Today’s letter marked a nation-wide collaborative effort to ensure citizen’s voices are heard in decisions regarding our public lands. Washington Wild applauds The Western Environmental Law Center for their technical analysis and for convening a wide group of stakeholders. During the allotted comment period, Washington Wild worked to engage its members and send over 130 letters to the Trump Administration.

Background

On June 13, 2019, the Forest Service released a proposed rule amending its National Environmental Policy Act (NEPA) procedures. The public has until August 26, 2019 to comment on the proposed rule. Information about the proposed rule, how to comment, and upcoming informational webinars are available on a Forest Service webpage. The agency is also revising its directives, Forest Service Manual 1950 and Handbook 1909.15, to reflect the proposed rule, with the proposed directives to be published in the Federal Register at an unspecified later date for public review and comment.

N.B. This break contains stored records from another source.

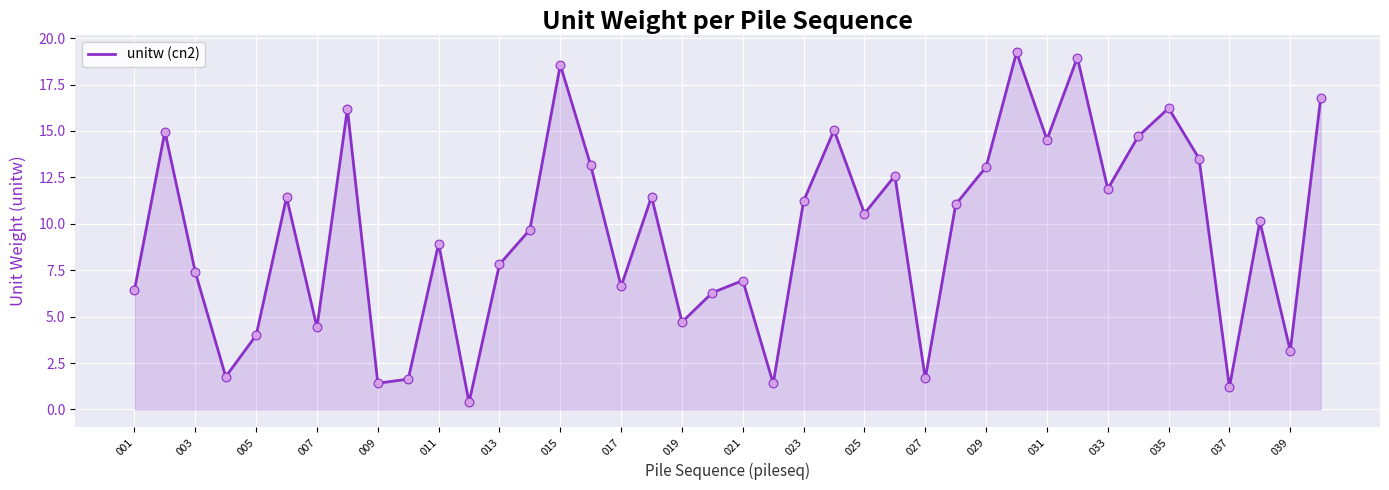

What is the greatest value displayed?

19.2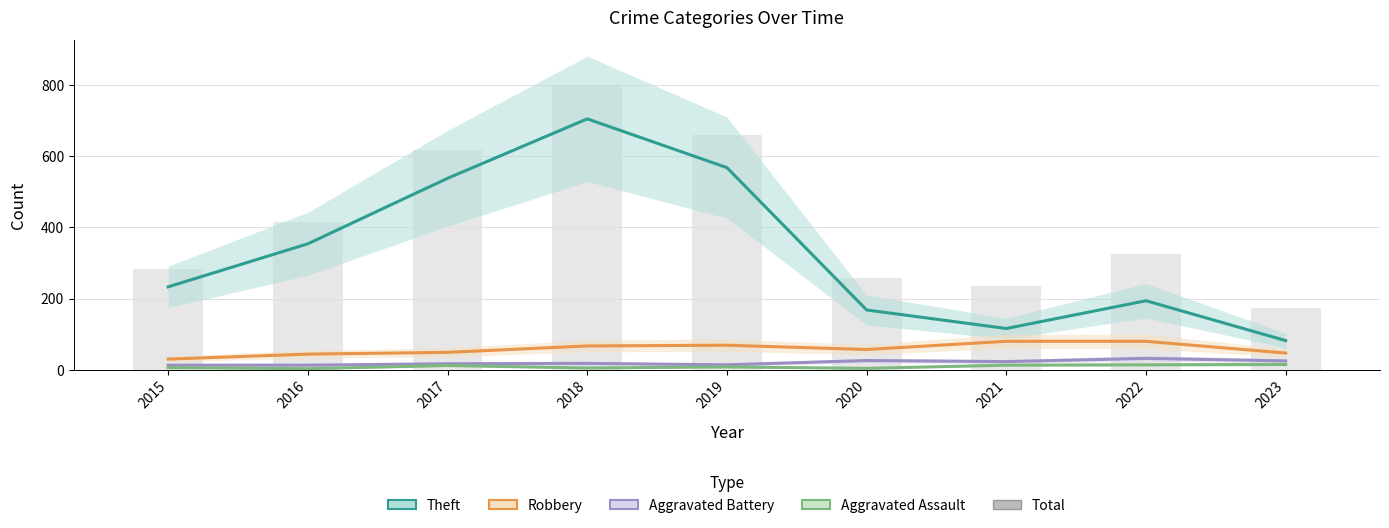

How many groups of bars are there?

9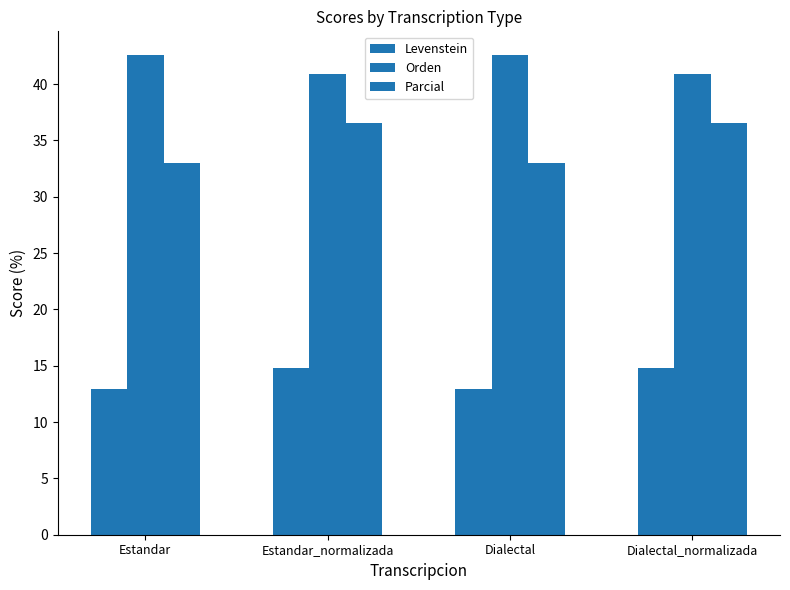

The value of Levenstein at Estandar is 12.9. True or false?

True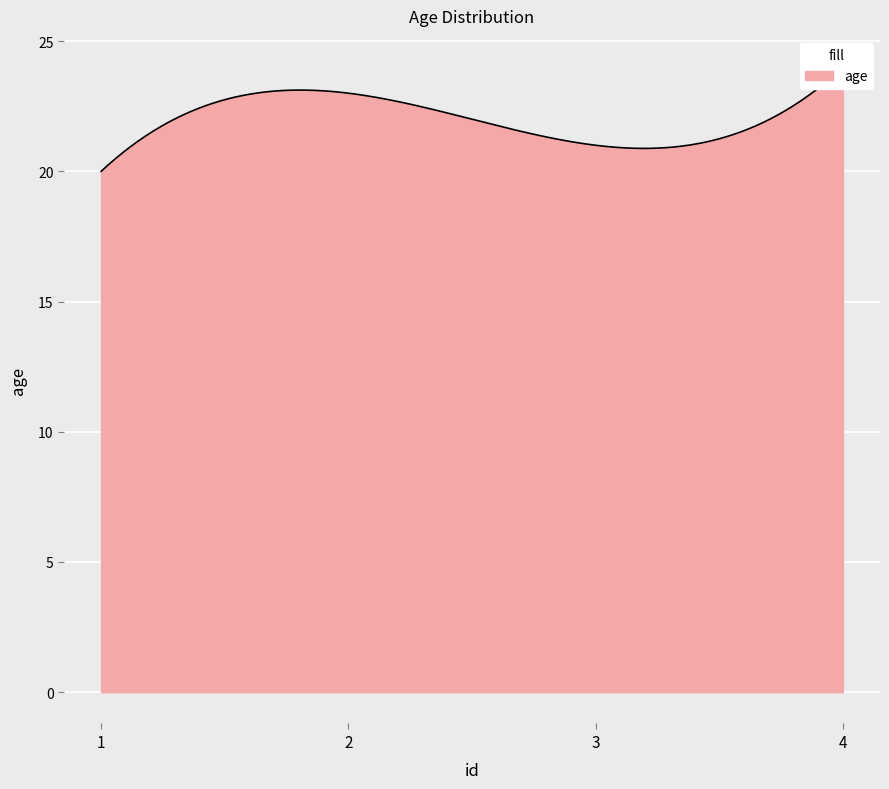

What value does the data have at 1?

20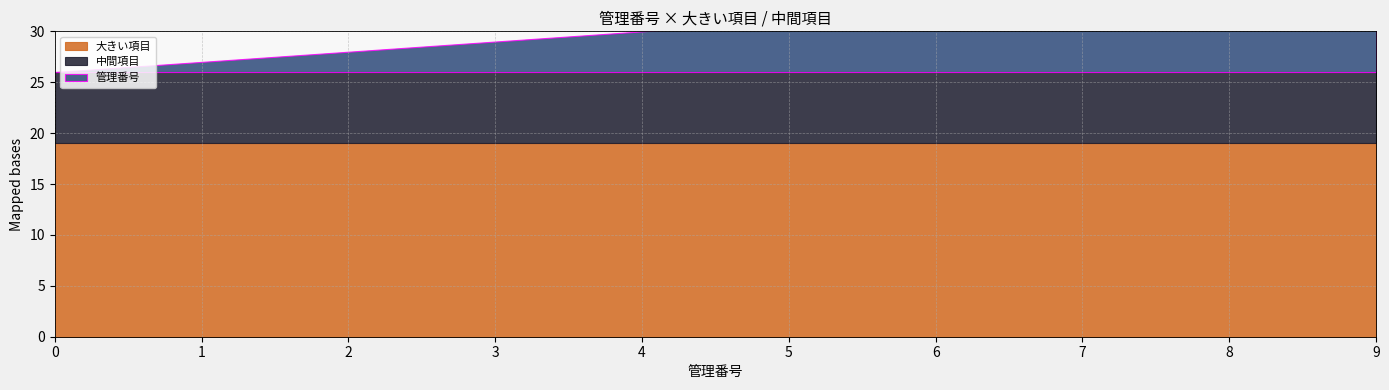

Rank the series by their average value, from highest to lowest.

大きい項目, 中間項目, 管理番号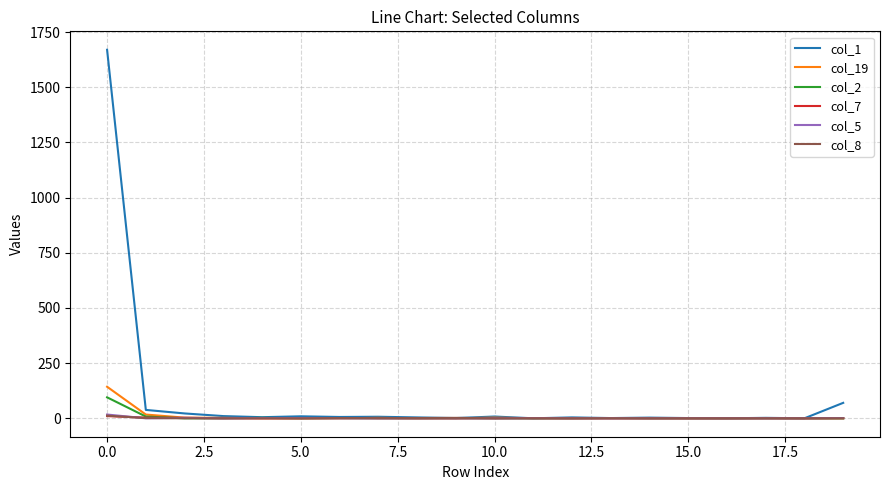

Which series has the widest spread of values?

col_1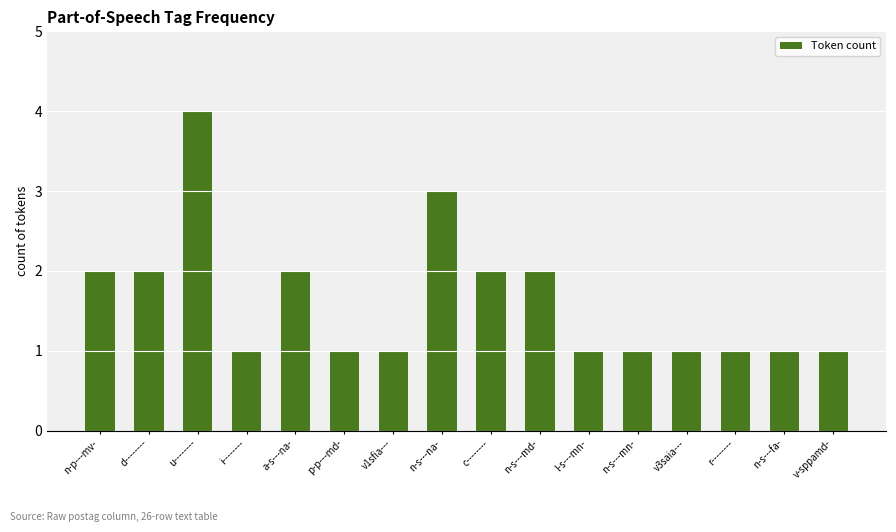

Read the value at n-s---na-.

3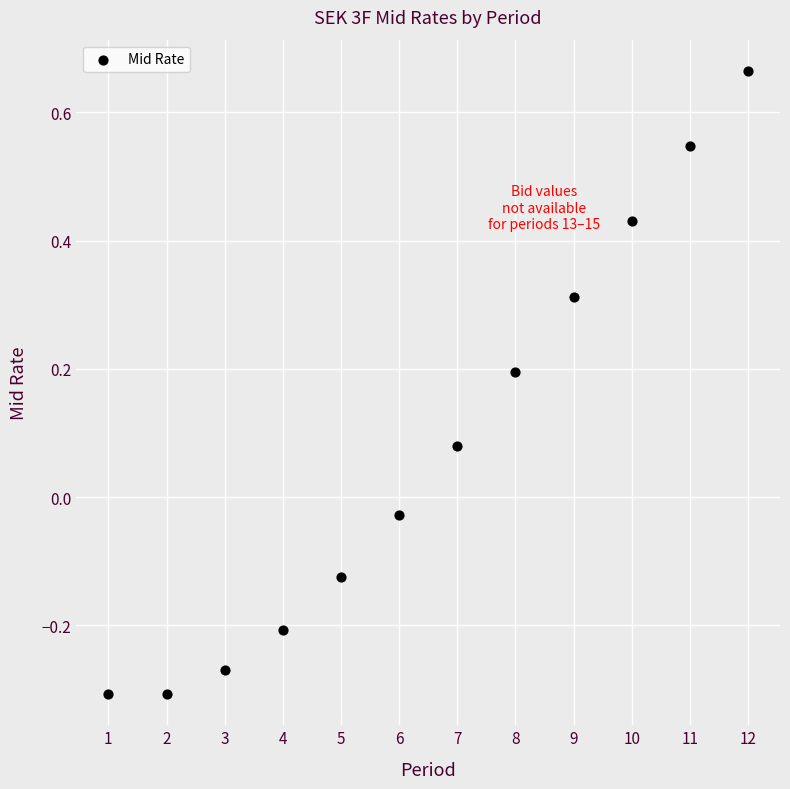

What is the average X value?

6.5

According to the Forest Service, the proposed rule is designed to “increas[e] the pace and scale of work accomplished on the ground” – with a focus on removing hazardous fuels – by “complet[ing] project decision making in a timelier manner.”3 The proposal, however, is much broader than its stated goals, exempting unqualified commercial timber harvest and a breathtaking range of other forest management activities from environmental analysis or public review via a suite of new and expanded categorical exclusions and other mechanisms that fundamentally undermine NEPA’s bedrock principles of government transparency, accountability, public involvement, and science-based decision-making. Rather than focusing on and addressing the actual causes of agency inefficiency in environmental decision-making (e.g., funding, staffing, training, and turnover), the Forest Service has targeted America’s “magna carta” of environmental laws with its radical proposal. Ironically, the result is likely to be increased litigation and poorer management of our shared national forests, as corners are cut, laws are broken, and the public is cut out of decision-making.